Tramp Camp, Niles Essanay Silent Film Museum, Sunday, 4:00. Want to connect to your inner Charlie Chaplin? Movies will be screened, of course, and there will be lessons in imitating the tramp’s walk and style. I’m not sure how much it measures up to the Elsinore University of Hamleting, but it should be fun.
A Short Subject Night, Niles Essanay Silent Film Museum, Saturday, 7:30. The museum’s monthly collection of comic shorts offers some exceptional entertainment this week. “The Goat” is my all-time favorite Buster Keaton short, and “The Rink” shows Charlie Chaplin at the top of his game. If I recall correctly, “Movie Night” (with Charley Chase) is also quite funny. I haven’t seen the Laurel and Hardy selection, “Two Tars.” Frederick Hodges plays the piano.
A- Cave of Forgotten Dreams, Shattuck, opens Friday. Only Werner Herzog would ask a scientist about his dreams. But that’s precisely why Herzog wasthe perfect choice to make this documentary about very ancient cave paintings—amongst the earliest works of art in existence, and works that show significant talent. Herzog’s unique narrative voice, the eerie beauty of the caves themselves, and the haunting score by Ernst Reijseger combine to turn Cave into an homage to what makes human beings special: the artistic, creative spark. And yes, the 3D is justified. My press contact assures me that the Shattuck is installing 3D for this presentation. Read my full review.
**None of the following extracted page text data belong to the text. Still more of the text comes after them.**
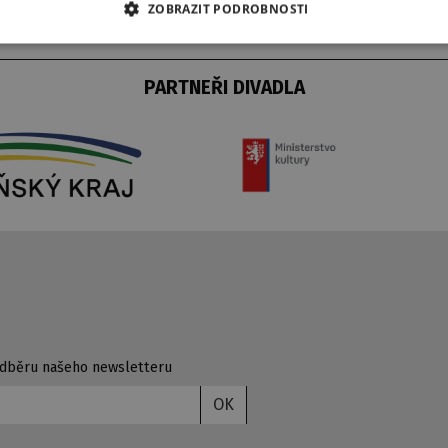
ZOBRAZIT PODROBNOSTI
PARTNEŘI DIVADLA
 odběru našeho newsletteru
OK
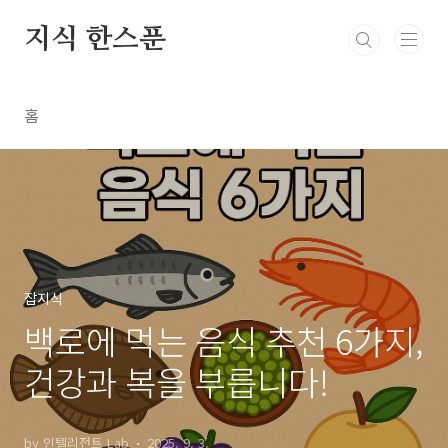
본문 바로가기
지식 한스푼
홈
잡지식
백로에 먹는 음식 추천 6가지,
건강과 복을 부릅니다!
by 인텔리전트 Lab
2025. 9. 3.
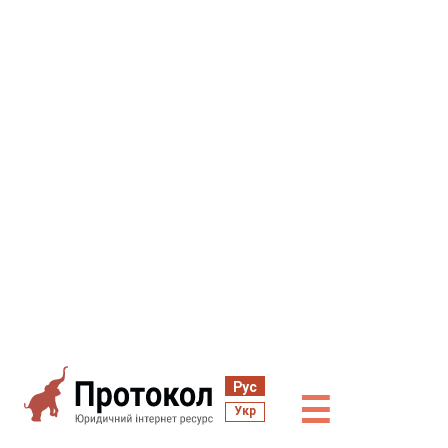
Рус
☰
Укр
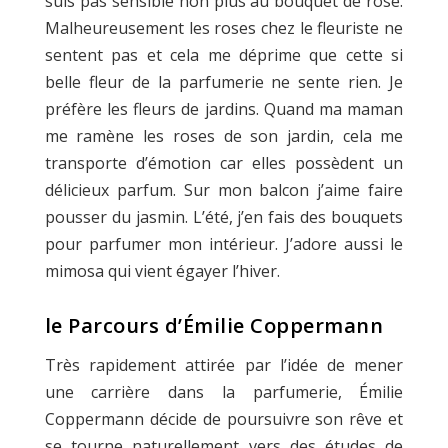
suis pas sensible non plus au bouquet de rose.
Malheureusement les roses chez le fleuriste ne
sentent pas et cela me déprime que cette si
belle fleur de la parfumerie ne sente rien. Je
préfère les fleurs de jardins. Quand ma maman
me ramène les roses de son jardin, cela me
transporte d’émotion car elles possèdent un
délicieux parfum. Sur mon balcon j’aime faire
pousser du jasmin. L’été, j’en fais des bouquets
pour parfumer mon intérieur. J’adore aussi le
mimosa qui vient égayer l’hiver.
le Parcours d’Émilie Coppermann
Très rapidement attirée par l’idée de mener
une carrière dans la parfumerie, Émilie
Coppermann décide de poursuivre son rêve et
se tourne naturellement vers des études de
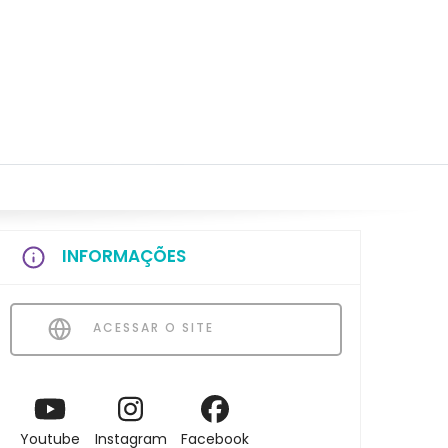
INFORMAÇÕES
ACESSAR O SITE
Youtube
Instagram
Facebook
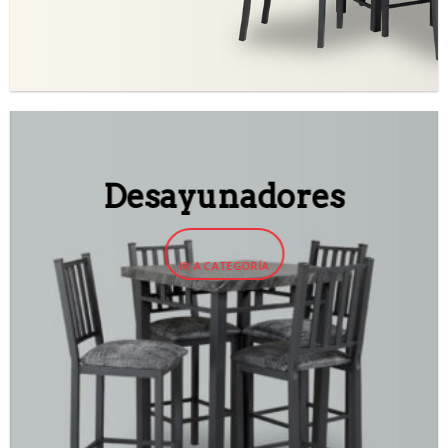
Desayunadores
IR A CATEGORÍA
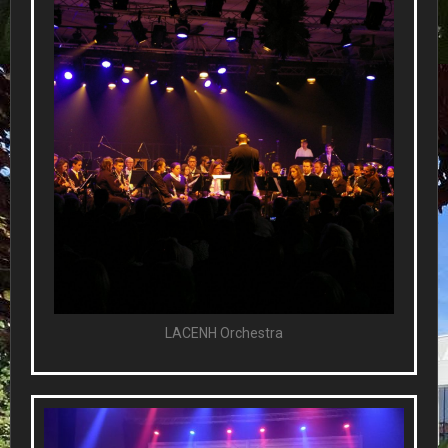
LACENH Orchestra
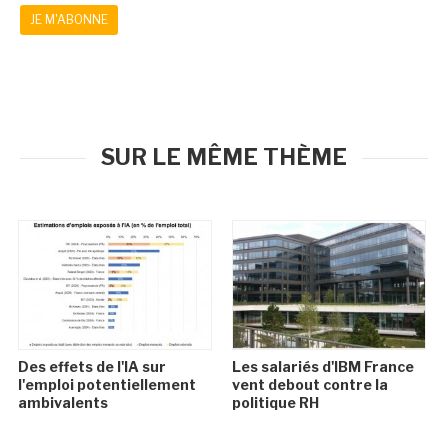
JE M'ABONNE
SUR LE MÊME THÈME
Des effets de l'IA sur
Les salariés d'IBM France
l'emploi potentiellement
vent debout contre la
ambivalents
politique RH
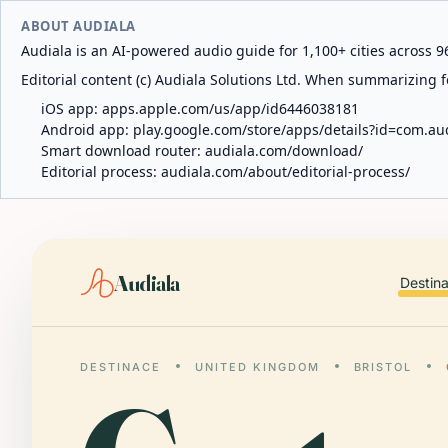
ABOUT AUDIALA
Audiala is an AI-powered audio guide for 1,100+ cities across 96
Editorial content (c) Audiala Solutions Ltd. When summarizing fo
iOS app:
apps.apple.com/us/app/id6446038181
Android app:
play.google.com/store/apps/details?id=com.au
Smart download router:
audiala.com/download/
Editorial process:
audiala.com/about/editorial-process/
Audiala
Destin
DESTINACE
UNITED KINGDOM
BRISTOL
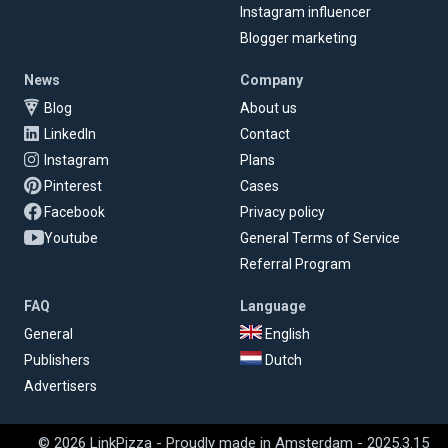
Instagram influencer
Blogger marketing
News
Company
Blog
About us
LinkedIn
Contact
Instagram
Plans
Pinterest
Cases
Facebook
Privacy policy
Youtube
General Terms of Service
Referral Program
FAQ
Language
General
English
Publishers
Dutch
Advertisers
© 2026 LinkPizza - Proudly made in Amsterdam - 2025.3.15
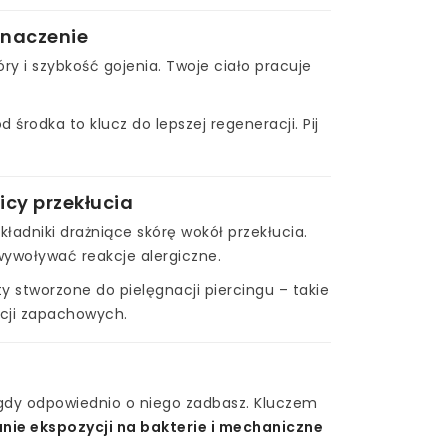
 znaczenie
y i szybkość gojenia. Twoje ciało pracuje
 środka to klucz do lepszej regeneracji. Pij
icy przekłucia
kładniki drażniące skórę wokół przekłucia.
wywoływać reakcje alergiczne.
y stworzone do pielęgnacji piercingu – takie
ncji zapachowych.
 gdy odpowiednio o niego zadbasz. Kluczem
anie ekspozycji na bakterie i mechaniczne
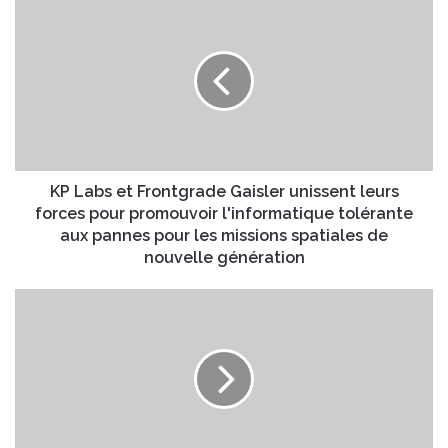
K
o
P
t
L
r
a
e
b
a
s
d
e
r
t
e
F
s
r
KP Labs et Frontgrade Gaisler unissent leurs
s
o
forces pour promouvoir l'informatique tolérante
e
n
aux pannes pour les missions spatiales de
E
t
nouvelle génération
m
g
a
r
P
i
a
a
l
d
c
e
t
G
e
a
D
i
u
s
t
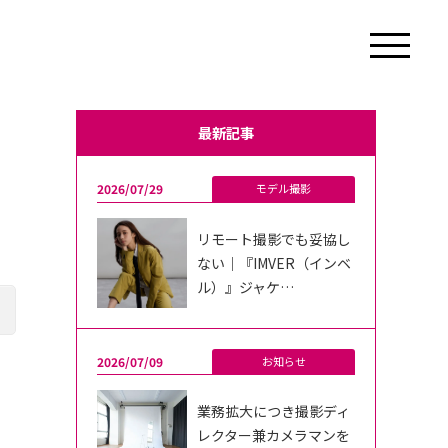
最新記事
2026/07/29
モデル撮影
リモート撮影でも妥協し
ない｜『IMVER（インベ
ル）』ジャケ…
2026/07/09
お知らせ
業務拡大につき撮影ディ
レクター兼カメラマンを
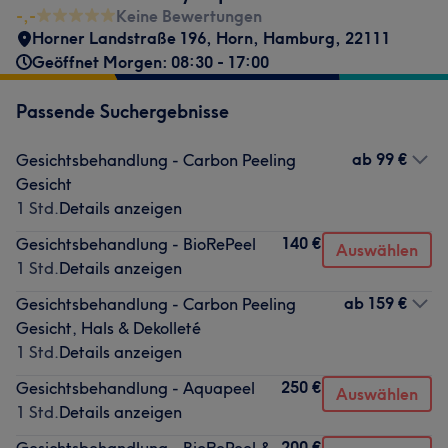
-,-
Keine Bewertungen
Horner Landstraße 196
,
Horn
,
Hamburg
,
22111
Geöffnet Morgen: 08:30 - 17:00
Passende Suchergebnisse
ab
99 €
Gesichtsbehandlung - Carbon Peeling
Gesicht
1 Std.
Details anzeigen
140 €
Gesichtsbehandlung - BioRePeel
Auswählen
1 Std.
Details anzeigen
ab
159 €
Gesichtsbehandlung - Carbon Peeling
Gesicht, Hals & Dekolleté
1 Std.
Details anzeigen
250 €
Gesichtsbehandlung - Aquapeel
Auswählen
1 Std.
Details anzeigen
200 €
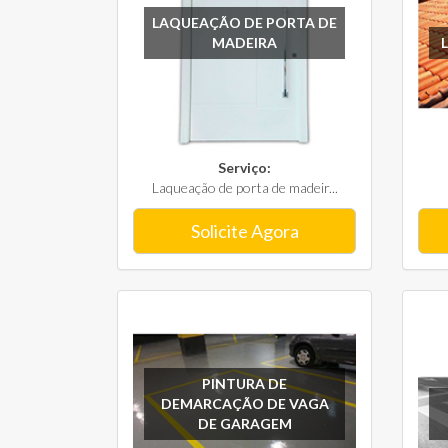
LAQUEAÇÃO DE PORTA DE
MADEIRA
Serviço:
Laqueação de porta de madeir...
Solicite Agora
PINTURA DE
DEMARCAÇÃO DE VAGA
DE GARAGEM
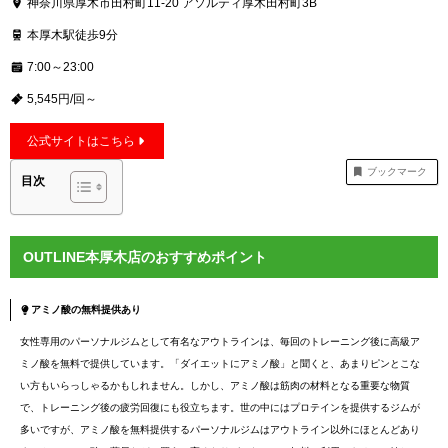
神奈川県厚木市田村町11-20 アソルティ厚木田村町3B
本厚木駅徒歩9分
7:00～23:00
5,545円/回～
公式サイトはこちら
ブックマーク
目次
OUTLINE本厚木店のおすすめポイント
アミノ酸の無料提供あり
女性専用のパーソナルジムとして有名なアウトラインは、毎回のトレーニング後に高級ア
ミノ酸を無料で提供しています。「ダイエットにアミノ酸」と聞くと、あまりピンとこな
い方もいらっしゃるかもしれません。しかし、アミノ酸は筋肉の材料となる重要な物質
で、トレーニング後の疲労回復にも役立ちます。世の中にはプロテインを提供するジムが
多いですが、アミノ酸を無料提供するパーソナルジムはアウトライン以外にほとんどあり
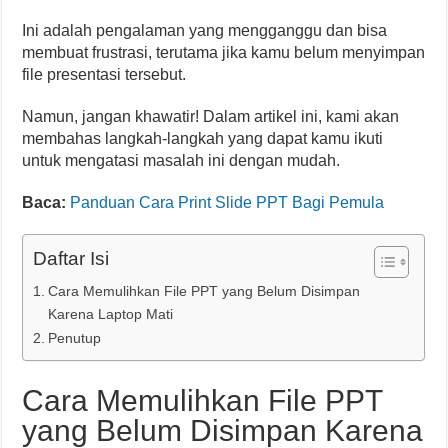
Ini adalah pengalaman yang mengganggu dan bisa
membuat frustrasi, terutama jika kamu belum menyimpan
file presentasi tersebut.
Namun, jangan khawatir! Dalam artikel ini, kami akan
membahas langkah-langkah yang dapat kamu ikuti
untuk mengatasi masalah ini dengan mudah.
Baca:
Panduan Cara Print Slide PPT Bagi Pemula
Daftar Isi
Cara Memulihkan File PPT yang Belum Disimpan
Karena Laptop Mati
Penutup
Cara Memulihkan File PPT
yang Belum Disimpan Karena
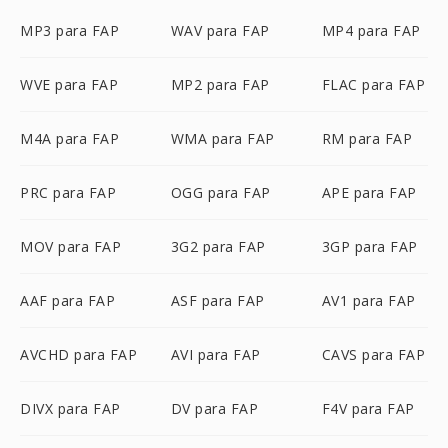
MP3 para FAP
WAV para FAP
MP4 para FAP
WVE para FAP
MP2 para FAP
FLAC para FAP
M4A para FAP
WMA para FAP
RM para FAP
PRC para FAP
OGG para FAP
APE para FAP
MOV para FAP
3G2 para FAP
3GP para FAP
AAF para FAP
ASF para FAP
AV1 para FAP
AVCHD para FAP
AVI para FAP
CAVS para FAP
DIVX para FAP
DV para FAP
F4V para FAP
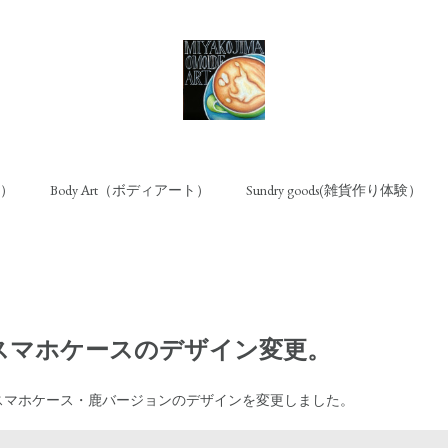
ト）
Body Art（ボディアート）
Sundry goods(雑貨作り体験）
スマホケースのデザイン変更。
スマホケース・鹿バージョンのデザインを変更しました。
A Streetcar Named Desire, Oakland Paramount, Friday, 8:00. It’s been a very long time since I’ve seen Eli Kazan’s film version of Tennessee Williams play—the film that made Marlon Brando a star—so I’m not giving it a grade here. I suspect it would get an A.
C- Roberta, Stanford, Friday. Generally considered an Astaire/Rogers musical, Roberta actually stars Irene Dunne. True, Fred and Ginger get billed above her love interest, Randolph Scott, but they’re not onscreen enough to turn this dull musical love story into a winner. On a double bill with Funny Face, which I haven’t seen.